**Request:** Rewrite the text lines in the material below with "Verified purchase" in place of every "Verifizierter Kauf", keeping everything else the same. Leave the pictures out of your answer.

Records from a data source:
※
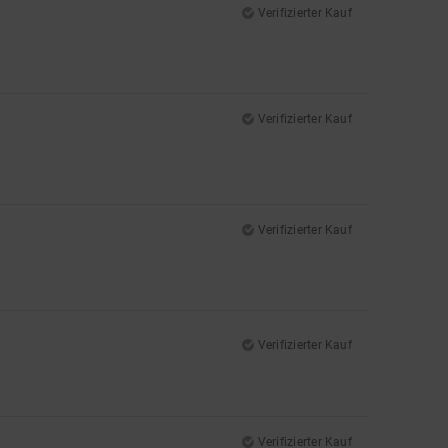
Verifizierter Kauf
Verifizierter Kauf
Verifizierter Kauf
Verifizierter Kauf
Verifizierter Kauf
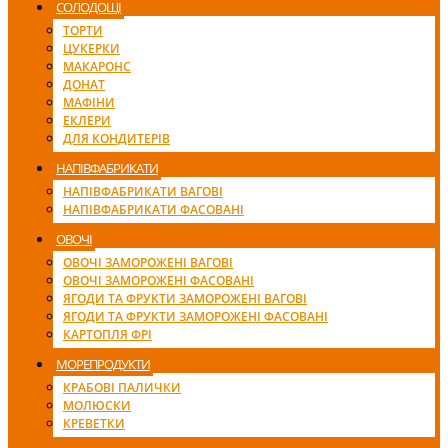
СОЛОДОЩІ
ТОРТИ
ЦУКЕРКИ
МАКАРОНС
ДОНАТ
МАФІНИ
ЕКЛЕРИ
ДЛЯ КОНДИТЕРІВ
НАПІВФАБРИКАТИ
НАПІВФАБРИКАТИ ВАГОВІ
НАПІВФАБРИКАТИ ФАСОВАНІ
ОВОЧІ
ОВОЧІ ЗАМОРОЖЕНІ ВАГОВІ
ОВОЧІ ЗАМОРОЖЕНІ ФАСОВАНІ
ЯГОДИ ТА ФРУКТИ ЗАМОРОЖЕНІ ВАГОВІ
ЯГОДИ ТА ФРУКТИ ЗАМОРОЖЕНІ ФАСОВАНІ
КАРТОПЛЯ ФРІ
МОРЕПРОДУКТИ
КРАБОВІ ПАЛИЧКИ
МОЛЮСКИ
КРЕВЕТКИ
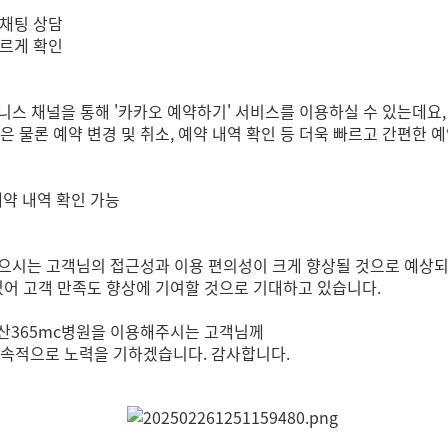
 채팅 상담
빠르게 확인
니스 채널을 통해 '카카오 예약하기' 서비스를 이용하실 수 있는데요,
은 물론 예약 변경 및 취소, 예약 내역 확인 등 더욱 빠르고 간편한 
예약 내역 확인 가능
찾으시는 고객님의 접근성과 이용 편의성이 크게 향상될 것으로 예상되
있어 고객 만족도 향상에 기여할 것으로 기대하고 있습니다.
부산365mc병원을 이용해주시는 고객님께
속적으로 노력을 기하겠습니다. 감사합니다.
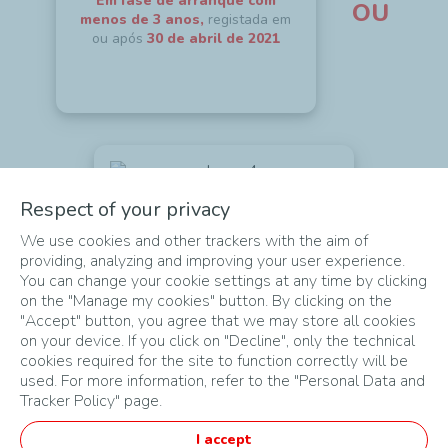
Em fase de arranque com
OU
menos de 3 anos,
registada em
ou após
30 de abril de 2021
Um projeto empresarial
Respect of your privacy
Que
possa ser desenvolvido
We use cookies and other trackers with the aim of
nos meses
seguintes ao desafio
providing, analyzing and improving your user experience.
You can change your cookie settings at any time by clicking
on the "Manage my cookies" button. By clicking on the
"Accept" button, you agree that we may store all cookies
on your device. If you click on "Decline", only the technical
cookies required for the site to function correctly will be
used. For more information, refer to the "Personal Data and
Tracker Policy" page.
MAPA DO SITE
I accept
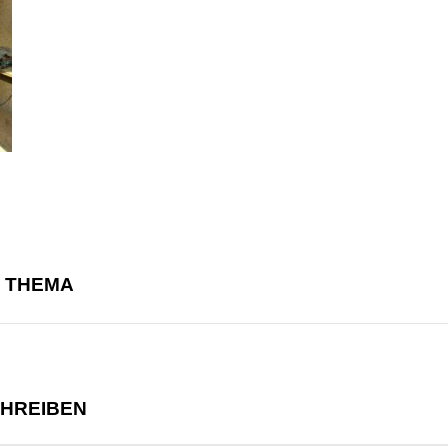
M THEMA
CHREIBEN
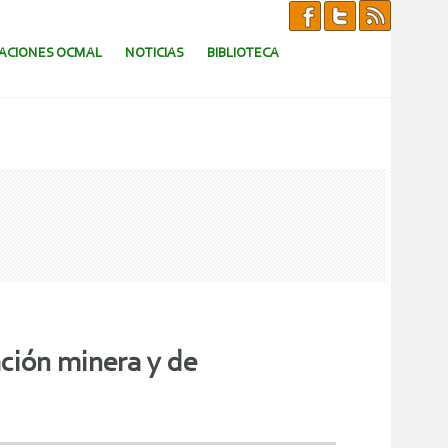
CACIONES OCMAL
NOTICIAS
BIBLIOTECA
ación minera y de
※
**Task result:**
Verified purchase
Verified purchase
Verified purchase
Verified purchase
Verified purchase
СОЛОДОЩІ
ТОРТИ
ЦУКЕРКИ
МАКАРОНС
ДОНАТ
МАФІНИ
ЕКЛЕРИ
ДЛЯ КОНДИТЕРІВ
НАПІВФАБРИКАТИ
НАПІВФАБРИКАТИ ВАГОВІ
НАПІВФАБРИКАТИ ФАСОВАНІ
ОВОЧІ
ОВОЧІ ЗАМОРОЖЕНІ ВАГОВІ
ОВОЧІ ЗАМОРОЖЕНІ ФАСОВАНІ
ЯГОДИ ТА ФРУКТИ ЗАМОРОЖЕНІ ВАГОВІ
ЯГОДИ ТА ФРУКТИ ЗАМОРОЖЕНІ ФАСОВАНІ
КАРТОПЛЯ ФРІ
МОРЕПРОДУКТИ
КРАБОВІ ПАЛИЧКИ
МОЛЮСКИ
КРЕВЕТКИ
 채팅 상담
빠르게 확인
니스 채널을 통해 '카카오 예약하기' 서비스를 이용하실 수 있는데요,
은 물론 예약 변경 및 취소, 예약 내역 확인 등 더욱 빠르고 간편한 
예약 내역 확인 가능
찾으시는 고객님의 접근성과 이용 편의성이 크게 향상될 것으로 예상되
있어 고객 만족도 향상에 기여할 것으로 기대하고 있습니다.
부산365mc병원을 이용해주시는 고객님께
속적으로 노력을 기하겠습니다. 감사합니다.
Em fase de arranque com
OU
menos de 3 anos,
registada em
ou após
30 de abril de 2021
Um projeto empresarial
Respect of your privacy
Que
possa ser desenvolvido
We use cookies and other trackers with the aim of
nos meses
seguintes ao desafio
providing, analyzing and improving your user experience.
You can change your cookie settings at any time by clicking
on the "Manage my cookies" button. By clicking on the
"Accept" button, you agree that we may store all cookies
on your device. If you click on "Decline", only the technical
cookies required for the site to function correctly will be
used. For more information, refer to the "Personal Data and
Tracker Policy" page.
MAPA DO SITE
I accept
M THEMA
CHREIBEN
CACIONES OCMAL
NOTICIAS
BIBLIOTECA
ación minera y de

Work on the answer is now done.